Mali : Bath et Rose la vie chère, symboles de la répression
Au Mali, la répression des voix dissidentes se poursuit. Ce 10 août s'est ouvert un curieux procès du chroniqueur Youssouf Bathily, alias Ras Bath, et de l'influenceuse Rokia Doumbia, dite « Rose, la vie chère », mis aux arrêts depuis près de trois ans. Les deux prévenus sont poursuivis par le parquet pour « association de malfaiteurs et atteinte au crédit de l'État ». Le procureur a requis une peine de 10 ans de prison ferme contre le chroniqueur et 10 ans, dont 5 ans avec sursis, contre l'influenceuse.
- Société

Crédit Photo : DT
Pour en revenir aux faits ayant valu leur arrestation : Ras Bath, connu pour ses critiques contre tous les régimes au Mali, a été arrêté en 2023 et est depuis détenu à la prison de Kéniéroba. Il faut dire que ses chroniques acerbes gênaient les autorités de la junte dirigée par le général Assimi Goïta, qui refusent depuis le putsch de 2020 de rendre le pouvoir à un régime démocratique. Selon les organisations de défense des droits de l'homme, l'arrestation de l'activiste avait un seul objectif : l'empêcher de dénoncer les tares du régime.

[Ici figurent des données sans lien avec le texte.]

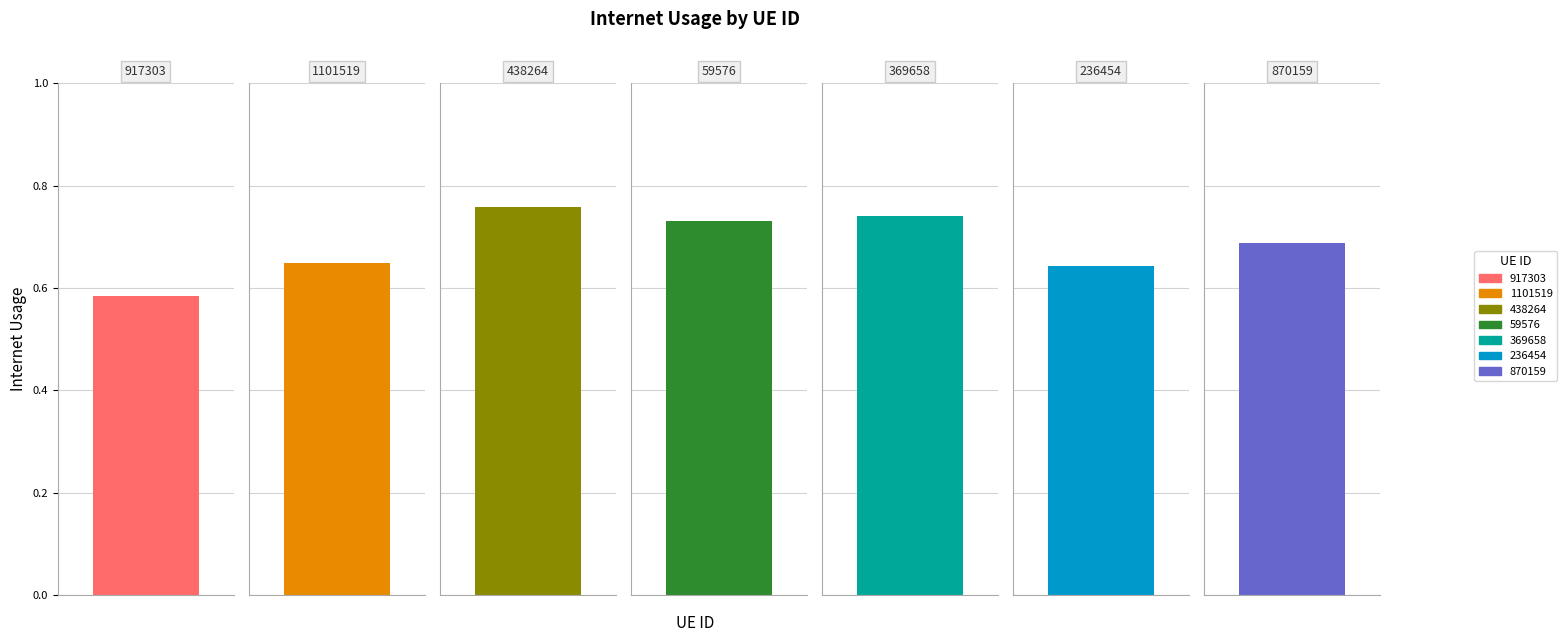

Count the values in the range 0 to 1.

7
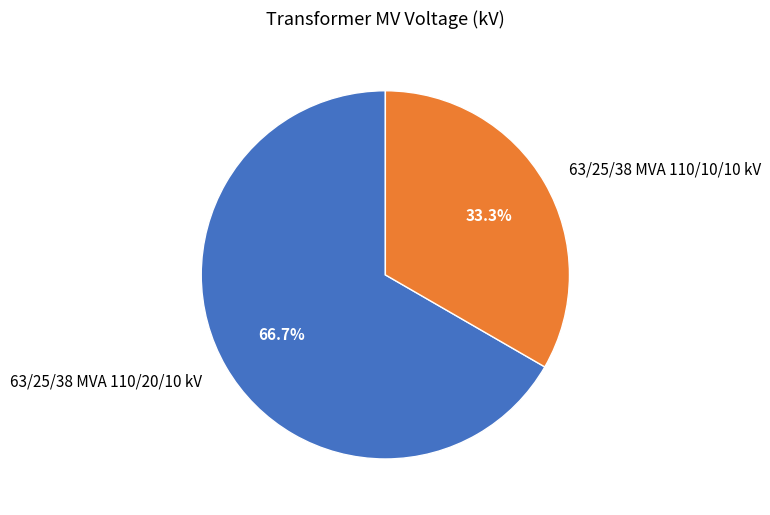

To the nearest percent, what is the combined percentage of 63/25/38 MVA 110/10/10 kV and 63/25/38 MVA 110/20/10 kV?

100%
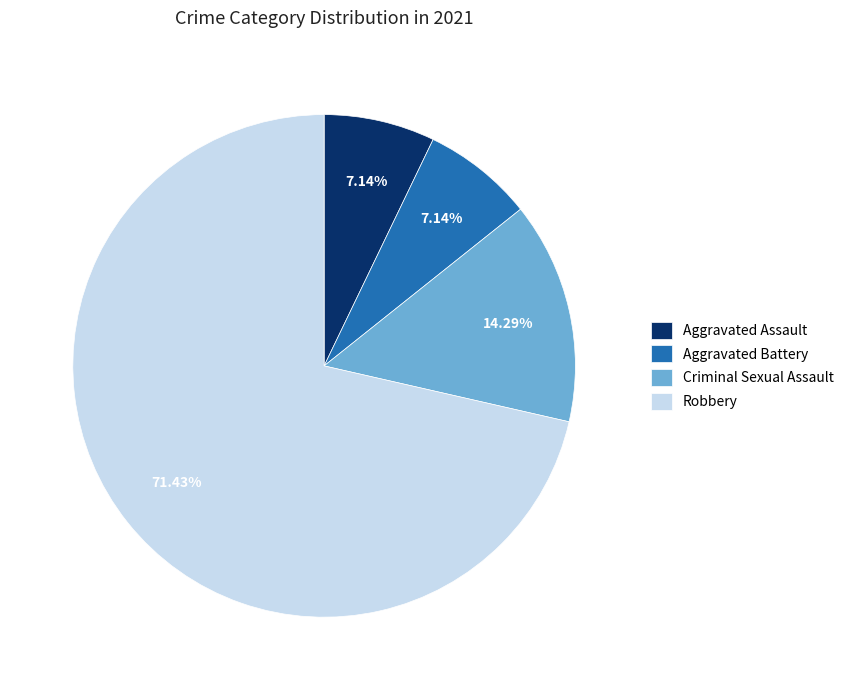

Is it true that Robbery is 63% of the pie?

False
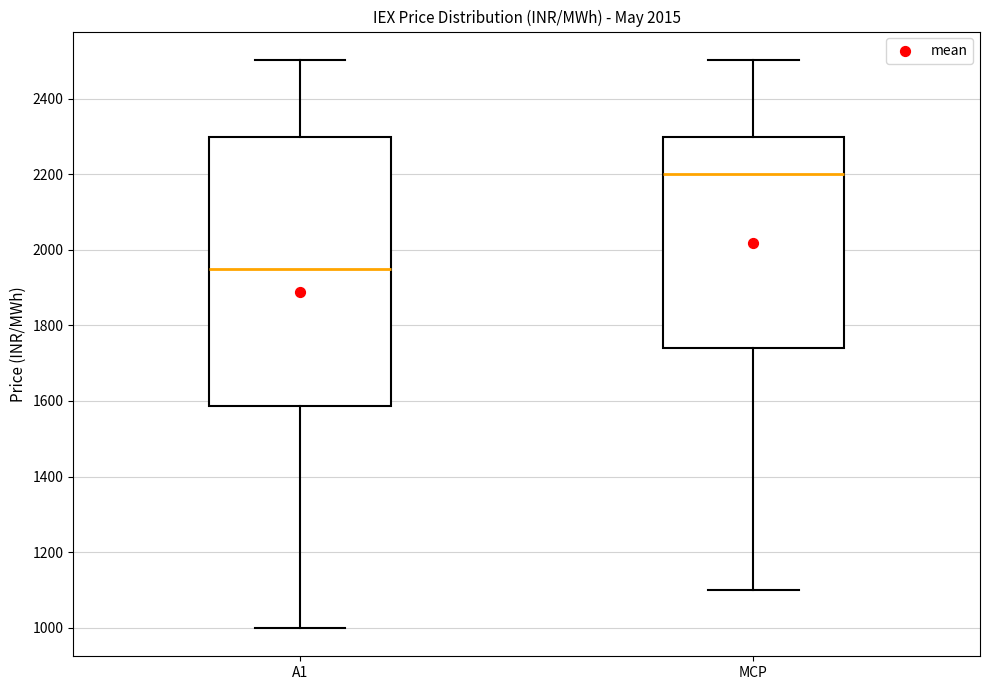

Comparing the boxes themselves (not the whiskers), which one is the tallest?

A1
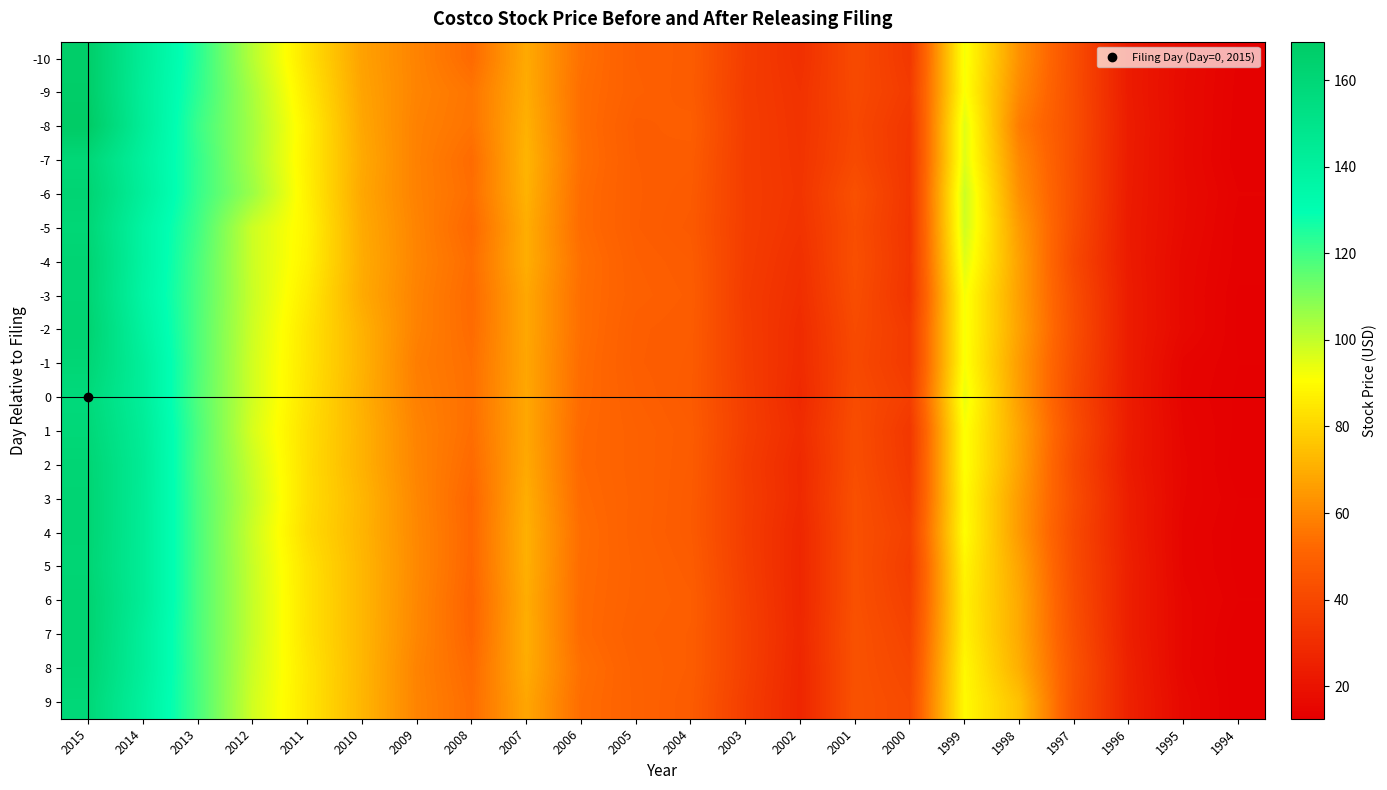

Reading right to left, what are all the values shown in this chart?

-10: 1994=13.6	1995=17.1	1996=23.2	1997=42.8	1998=62.6	1999=92.3	2000=34.1	2001=41.3	2002=31.1	2003=36.2	2004=48.3	2005=49.1	2006=54.4	2007=69.2	2008=52.8	2009=59.2	2010=67.0	2011=83.5	2012=101.9	2013=123.8	2014=143.2	2015=166.8
-9: 1994=13.4	1995=16.8	1996=23.2	1997=42.7	1998=60.7	1999=91.7	2000=35.3	2001=40.9	2002=32.0	2003=35.8	2004=48.1	2005=49.3	2006=53.7	2007=69.7	2008=55.6	2009=59.3	2010=67.6	2011=85.3	2012=103.9	2013=123.0	2014=142.3	2015=167.1
-8: 1994=13.2	1995=16.9	1996=23.6	1997=42.9	1998=57.4	1999=95.4	2000=33.6	2001=40.2	2002=32.3	2003=36.1	2004=48.9	2005=48.3	2006=53.7	2007=70.8	2008=55.2	2009=58.8	2010=68.3	2011=87.1	2012=104.6	2013=120.9	2014=143.0	2015=168.9
-7: 1994=13.1	1995=16.8	1996=23.5	1997=42.6	1998=60.5	1999=95.6	2000=33.2	2001=41.0	2002=32.6	2003=36.0	2004=48.1	2005=48.5	2006=54.1	2007=71.8	2008=53.1	2009=58.7	2010=69.0	2011=86.7	2012=104.4	2013=122.1	2014=140.2	2015=159.7
-6: 1994=13.8	1995=17.0	1996=23.2	1997=42.7	1998=62.2	1999=98.7	2000=33.2	2001=43.5	2002=32.9	2003=36.1	2004=47.5	2005=48.7	2006=53.2	2007=71.2	2008=53.7	2009=58.8	2010=68.4	2011=87.2	2012=105.9	2013=121.7	2014=141.4	2015=161.9
-5: 1994=13.4	1995=16.9	1996=23.0	1997=42.0	1998=65.2	1999=98.0	2000=32.9	2001=42.5	2002=32.2	2003=36.1	2004=47.1	2005=48.6	2006=53.1	2007=70.0	2008=52.1	2009=59.3	2010=69.2	2011=88.1	2012=98.5	2013=120.0	2014=137.9	2015=160.0
-4: 1994=13.4	1995=16.2	1996=23.1	1997=40.6	1998=66.8	1999=95.5	2000=33.2	2001=43.1	2002=31.1	2003=35.9	2004=47.9	2005=49.2	2006=54.1	2007=70.2	2008=53.4	2009=59.5	2010=69.6	2011=87.5	2012=98.6	2013=118.6	2014=138.2	2015=161.8
-3: 1994=13.0	1995=16.1	1996=23.5	1997=42.2	1998=66.2	1999=92.2	2000=32.8	2001=42.4	2002=30.4	2003=35.4	2004=48.4	2005=49.5	2006=53.7	2007=68.5	2008=52.7	2009=59.0	2010=69.2	2011=85.8	2012=98.9	2013=118.2	2014=137.3	2015=161.3
-2: 1994=12.9	1995=16.2	1996=23.5	1997=42.9	1998=66.9	1999=91.9	2000=34.9	2001=41.3	2002=29.5	2003=35.9	2004=48.0	2005=48.8	2006=53.8	2007=68.5	2008=53.0	2009=58.8	2010=71.0	2011=84.4	2012=98.3	2013=117.9	2014=139.3	2015=162.8
-1: 1994=13.1	1995=14.6	1996=23.5	1997=42.0	1998=65.4	1999=91.8	2000=34.9	2001=40.8	2002=29.3	2003=36.0	2004=47.8	2005=48.7	2006=53.3	2007=68.2	2008=53.9	2009=57.8	2010=71.2	2011=84.2	2012=97.7	2013=118.0	2014=141.6	2015=160.7
0: 1994=12.9	1995=14.4	1996=23.4	1997=41.1	1998=65.9	1999=93.9	2000=36.4	2001=41.6	2002=28.5	2003=36.5	2004=47.5	2005=49.2	2006=52.9	2007=68.4	2008=54.2	2009=58.4	2010=70.7	2011=83.6	2012=97.8	2013=117.6	2014=141.8	2015=157.7
1: 1994=12.9	1995=14.9	1996=23.5	1997=42.5	1998=67.8	1999=91.4	2000=33.9	2001=42.3	2002=29.6	2003=36.6	2004=48.0	2005=49.8	2006=52.3	2007=68.4	2008=53.8	2009=59.3	2010=71.2	2011=82.8	2012=96.9	2013=118.5	2014=143.2	2015=159.4
2: 1994=12.6	1995=15.1	1996=23.1	1997=41.2	1998=67.2	1999=91.3	2000=34.4	2001=42.5	2002=28.5	2003=35.8	2004=47.8	2005=49.8	2006=52.2	2007=68.9	2008=52.7	2009=59.6	2010=71.1	2011=82.6	2012=98.8	2013=118.0	2014=144.1	2015=161.2
3: 1994=13.1	1995=15.0	1996=24.1	1997=42.3	1998=65.3	1999=90.0	2000=35.6	2001=43.3	2002=28.7	2003=36.2	2004=47.5	2005=50.0	2006=52.7	2007=70.1	2008=51.5	2009=60.1	2010=72.1	2011=82.6	2012=99.9	2013=118.5	2014=143.6	2015=161.7
4: 1994=12.9	1995=14.6	1996=24.2	1997=41.2	1998=65.0	1999=90.6	2000=37.4	2001=43.3	2002=27.7	2003=36.1	2004=47.5	2005=49.8	2006=53.4	2007=70.8	2008=51.7	2009=60.4	2010=71.8	2011=82.1	2012=98.7	2013=118.7	2014=143.4	2015=161.8
5: 1994=12.9	1995=14.8	1996=24.9	1997=41.8	1998=67.4	1999=88.3	2000=36.1	2001=43.5	2002=27.5	2003=36.4	2004=48.1	2005=50.1	2006=53.1	2007=70.6	2008=51.5	2009=60.6	2010=72.3	2011=83.6	2012=99.2	2013=118.7	2014=143.3	2015=161.2
6: 1994=13.1	1995=15.2	1996=24.6	1997=42.6	1998=68.6	1999=87.1	2000=37.2	2001=43.6	2002=27.6	2003=37.0	2004=48.7	2005=50.0	2006=52.9	2007=69.9	2008=50.8	2009=60.3	2010=72.3	2011=83.8	2012=99.5	2013=118.6	2014=143.5	2015=162.7
7: 1994=12.5	1995=15.4	1996=24.6	1997=43.4	1998=68.8	1999=87.5	2000=38.6	2001=44.1	2002=27.9	2003=37.3	2004=48.5	2005=49.5	2006=52.8	2007=70.2	2008=51.1	2009=60.0	2010=72.3	2011=83.8	2012=99.4	2013=118.5	2014=141.8	2015=162.7
8: 1994=12.5	1995=15.2	1996=25.4	1997=44.6	1998=70.2	1999=89.1	2000=39.9	2001=44.0	2002=27.4	2003=37.2	2004=48.4	2005=49.9	2006=54.1	2007=69.8	2008=52.5	2009=59.2	2010=72.2	2011=84.7	2012=98.7	2013=118.8	2014=141.6	2015=161.5
9: 1994=12.5	1995=16.0	1996=25.6	1997=44.0	1998=74.9	1999=89.5	2000=41.2	2001=44.2	2002=27.2	2003=36.3	2004=47.9	2005=50.1	2006=53.4	2007=68.1	2008=53.3	2009=59.4	2010=72.1	2011=84.6	2012=97.9	2013=119.0	2014=140.0	2015=159.5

Quant à Rokia Doumbia, alias « Rose, la vie chère », elle a été interpellée elle aussi en 2023 et placée depuis en détention. Son tort a été de publier des vidéos sur les réseaux sociaux pour critiquer la hausse des prix des denrées de première nécessité.
Après avoir dénoncé des accusations jugées légères, les avocats de la défense ont soulevé une curiosité : la volonté de lier deux dossiers qui n'ont rien à voir entre eux pour caractériser le délit d'« association de malfaiteurs ». Plus tard, devant une salle médusée, le ministère public a révélé les vraies raisons des arrestations en annonçant sa volonté de mettre Ras Bath « hors d'état de nuire au pouvoir des autorités actuelles ».
D'ici la proclamation du verdict, le 17 août prochain, cette affaire confirme la nature autoritaire du régime malien qui, après avoir subtilisé le pouvoir à un régime démocratiquement élu, ferme tous les espaces de liberté dans le pays. L'opposition est réduite au silence, les partis dissous, les activistes comme Ras Bath et « Rose, la vie chère » embastillés pour imposer le silence, dans un contexte où les terroristes grignotent chaque jour du terrain et infligent à l'armée, aidée par des mercenaires russes, de lourdes défaites.